Write out every line of the records below, keeping each one word for word.

## [Material for the task]
• • • • • • •
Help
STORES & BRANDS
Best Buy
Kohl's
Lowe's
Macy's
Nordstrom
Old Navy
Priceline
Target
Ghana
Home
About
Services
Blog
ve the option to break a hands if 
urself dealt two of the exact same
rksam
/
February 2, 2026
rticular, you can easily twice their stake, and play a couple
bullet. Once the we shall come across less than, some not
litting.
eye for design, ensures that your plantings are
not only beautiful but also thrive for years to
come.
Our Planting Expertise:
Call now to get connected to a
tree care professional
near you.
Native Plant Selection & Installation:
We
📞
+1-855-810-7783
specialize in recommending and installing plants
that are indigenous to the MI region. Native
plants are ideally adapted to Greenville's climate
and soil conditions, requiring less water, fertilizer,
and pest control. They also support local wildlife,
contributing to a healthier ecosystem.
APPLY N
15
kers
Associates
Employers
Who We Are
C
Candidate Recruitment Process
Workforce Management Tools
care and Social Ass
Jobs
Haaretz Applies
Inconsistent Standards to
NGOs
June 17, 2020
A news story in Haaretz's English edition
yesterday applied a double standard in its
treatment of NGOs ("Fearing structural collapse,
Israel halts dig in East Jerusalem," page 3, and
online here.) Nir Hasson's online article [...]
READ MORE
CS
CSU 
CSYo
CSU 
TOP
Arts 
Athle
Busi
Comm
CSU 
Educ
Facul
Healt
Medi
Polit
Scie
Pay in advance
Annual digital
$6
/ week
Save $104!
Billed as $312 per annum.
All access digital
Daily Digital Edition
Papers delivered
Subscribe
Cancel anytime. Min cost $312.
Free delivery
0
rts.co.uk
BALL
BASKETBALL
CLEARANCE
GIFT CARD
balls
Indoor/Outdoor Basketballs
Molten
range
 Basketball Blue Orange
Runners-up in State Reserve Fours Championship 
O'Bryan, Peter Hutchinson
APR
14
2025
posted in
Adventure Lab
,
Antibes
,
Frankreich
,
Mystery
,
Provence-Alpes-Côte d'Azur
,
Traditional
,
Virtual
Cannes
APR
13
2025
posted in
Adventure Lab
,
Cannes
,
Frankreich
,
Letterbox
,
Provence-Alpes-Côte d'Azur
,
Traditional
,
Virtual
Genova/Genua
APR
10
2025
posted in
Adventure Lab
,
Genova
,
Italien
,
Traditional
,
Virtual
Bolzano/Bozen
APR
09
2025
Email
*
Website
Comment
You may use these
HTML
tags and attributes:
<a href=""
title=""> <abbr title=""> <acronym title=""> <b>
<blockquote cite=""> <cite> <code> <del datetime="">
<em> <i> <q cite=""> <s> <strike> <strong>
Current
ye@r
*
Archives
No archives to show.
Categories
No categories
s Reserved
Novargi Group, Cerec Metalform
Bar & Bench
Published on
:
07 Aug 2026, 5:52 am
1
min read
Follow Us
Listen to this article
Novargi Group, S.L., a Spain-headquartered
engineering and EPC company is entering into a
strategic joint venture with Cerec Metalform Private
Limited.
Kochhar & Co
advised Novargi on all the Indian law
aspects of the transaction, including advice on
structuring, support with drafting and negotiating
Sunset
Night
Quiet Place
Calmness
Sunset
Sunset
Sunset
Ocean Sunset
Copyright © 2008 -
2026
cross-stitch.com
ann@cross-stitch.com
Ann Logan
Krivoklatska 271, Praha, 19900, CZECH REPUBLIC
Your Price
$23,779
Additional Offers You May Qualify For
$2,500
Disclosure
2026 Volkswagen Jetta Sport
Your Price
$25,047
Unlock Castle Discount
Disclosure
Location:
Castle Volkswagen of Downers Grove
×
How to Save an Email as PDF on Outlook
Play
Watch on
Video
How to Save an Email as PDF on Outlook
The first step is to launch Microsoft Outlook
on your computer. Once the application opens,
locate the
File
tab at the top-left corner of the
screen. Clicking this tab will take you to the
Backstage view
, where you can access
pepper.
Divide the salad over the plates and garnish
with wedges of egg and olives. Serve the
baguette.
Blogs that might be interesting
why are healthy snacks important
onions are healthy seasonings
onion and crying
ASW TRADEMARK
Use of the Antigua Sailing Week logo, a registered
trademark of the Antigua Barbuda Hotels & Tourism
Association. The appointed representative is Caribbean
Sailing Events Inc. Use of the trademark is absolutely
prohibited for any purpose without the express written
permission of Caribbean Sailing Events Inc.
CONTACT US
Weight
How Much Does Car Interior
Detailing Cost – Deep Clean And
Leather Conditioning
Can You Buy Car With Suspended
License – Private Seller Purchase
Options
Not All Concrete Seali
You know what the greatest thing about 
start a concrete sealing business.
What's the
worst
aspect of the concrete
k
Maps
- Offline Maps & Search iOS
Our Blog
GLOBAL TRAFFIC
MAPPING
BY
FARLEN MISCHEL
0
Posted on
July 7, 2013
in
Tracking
• • • • • • •
## [Output]
Help
STORES & BRANDS
Best Buy
Kohl's
Lowe's
Macy's
Nordstrom
Old Navy
Priceline
Target
Ghana
Home
About
Services
Blog
ve the option to break a hands if 
urself dealt two of the exact same
rksam
/
February 2, 2026
rticular, you can easily twice their stake, and play a couple
bullet. Once the we shall come across less than, some not
litting.
eye for design, ensures that your plantings are
not only beautiful but also thrive for years to
come.
Our Planting Expertise:
Call now to get connected to a
tree care professional
near you.
Native Plant Selection & Installation:
We
📞
+1-855-810-7783
specialize in recommending and installing plants
that are indigenous to the MI region. Native
plants are ideally adapted to Greenville's climate
and soil conditions, requiring less water, fertilizer,
and pest control. They also support local wildlife,
contributing to a healthier ecosystem.
APPLY N
15
kers
Associates
Employers
Who We Are
C
Candidate Recruitment Process
Workforce Management Tools
care and Social Ass
Jobs
Haaretz Applies
Inconsistent Standards to
NGOs
June 17, 2020
A news story in Haaretz's English edition
yesterday applied a double standard in its
treatment of NGOs ("Fearing structural collapse,
Israel halts dig in East Jerusalem," page 3, and
online here.) Nir Hasson's online article [...]
READ MORE
CS
CSU 
CSYo
CSU 
TOP
Arts 
Athle
Busi
Comm
CSU 
Educ
Facul
Healt
Medi
Polit
Scie
Pay in advance
Annual digital
$6
/ week
Save $104!
Billed as $312 per annum.
All access digital
Daily Digital Edition
Papers delivered
Subscribe
Cancel anytime. Min cost $312.
Free delivery
0
rts.co.uk
BALL
BASKETBALL
CLEARANCE
GIFT CARD
balls
Indoor/Outdoor Basketballs
Molten
range
 Basketball Blue Orange
Runners-up in State Reserve Fours Championship 
O'Bryan, Peter Hutchinson
APR
14
2025
posted in
Adventure Lab
,
Antibes
,
Frankreich
,
Mystery
,
Provence-Alpes-Côte d'Azur
,
Traditional
,
Virtual
Cannes
APR
13
2025
posted in
Adventure Lab
,
Cannes
,
Frankreich
,
Letterbox
,
Provence-Alpes-Côte d'Azur
,
Traditional
,
Virtual
Genova/Genua
APR
10
2025
posted in
Adventure Lab
,
Genova
,
Italien
,
Traditional
,
Virtual
Bolzano/Bozen
APR
09
2025
Email
*
Website
Comment
You may use these
HTML
tags and attributes:
<a href=""
title=""> <abbr title=""> <acronym title=""> <b>
<blockquote cite=""> <cite> <code> <del datetime="">
<em> <i> <q cite=""> <s> <strike> <strong>
Current
ye@r
*
Archives
No archives to show.
Categories
No categories
s Reserved
Novargi Group, Cerec Metalform
Bar & Bench
Published on
:
07 Aug 2026, 5:52 am
1
min read
Follow Us
Listen to this article
Novargi Group, S.L., a Spain-headquartered
engineering and EPC company is entering into a
strategic joint venture with Cerec Metalform Private
Limited.
Kochhar & Co
advised Novargi on all the Indian law
aspects of the transaction, including advice on
structuring, support with drafting and negotiating
Sunset
Night
Quiet Place
Calmness
Sunset
Sunset
Sunset
Ocean Sunset
Copyright © 2008 -
2026
cross-stitch.com
ann@cross-stitch.com
Ann Logan
Krivoklatska 271, Praha, 19900, CZECH REPUBLIC
Your Price
$23,779
Additional Offers You May Qualify For
$2,500
Disclosure
2026 Volkswagen Jetta Sport
Your Price
$25,047
Unlock Castle Discount
Disclosure
Location:
Castle Volkswagen of Downers Grove
×
How to Save an Email as PDF on Outlook
Play
Watch on
Video
How to Save an Email as PDF on Outlook
The first step is to launch Microsoft Outlook
on your computer. Once the application opens,
locate the
File
tab at the top-left corner of the
screen. Clicking this tab will take you to the
Backstage view
, where you can access
pepper.
Divide the salad over the plates and garnish
with wedges of egg and olives. Serve the
baguette.
Blogs that might be interesting
why are healthy snacks important
onions are healthy seasonings
onion and crying
ASW TRADEMARK
Use of the Antigua Sailing Week logo, a registered
trademark of the Antigua Barbuda Hotels & Tourism
Association. The appointed representative is Caribbean
Sailing Events Inc. Use of the trademark is absolutely
prohibited for any purpose without the express written
permission of Caribbean Sailing Events Inc.
CONTACT US
Weight
How Much Does Car Interior
Detailing Cost – Deep Clean And
Leather Conditioning
Can You Buy Car With Suspended
License – Private Seller Purchase
Options
Not All Concrete Seali
You know what the greatest thing about 
start a concrete sealing business.
What's the
worst
aspect of the concrete
k
Maps
- Offline Maps & Search iOS
Our Blog
GLOBAL TRAFFIC
MAPPING
BY
FARLEN MISCHEL
0
Posted on
July 7, 2013
in
Tracking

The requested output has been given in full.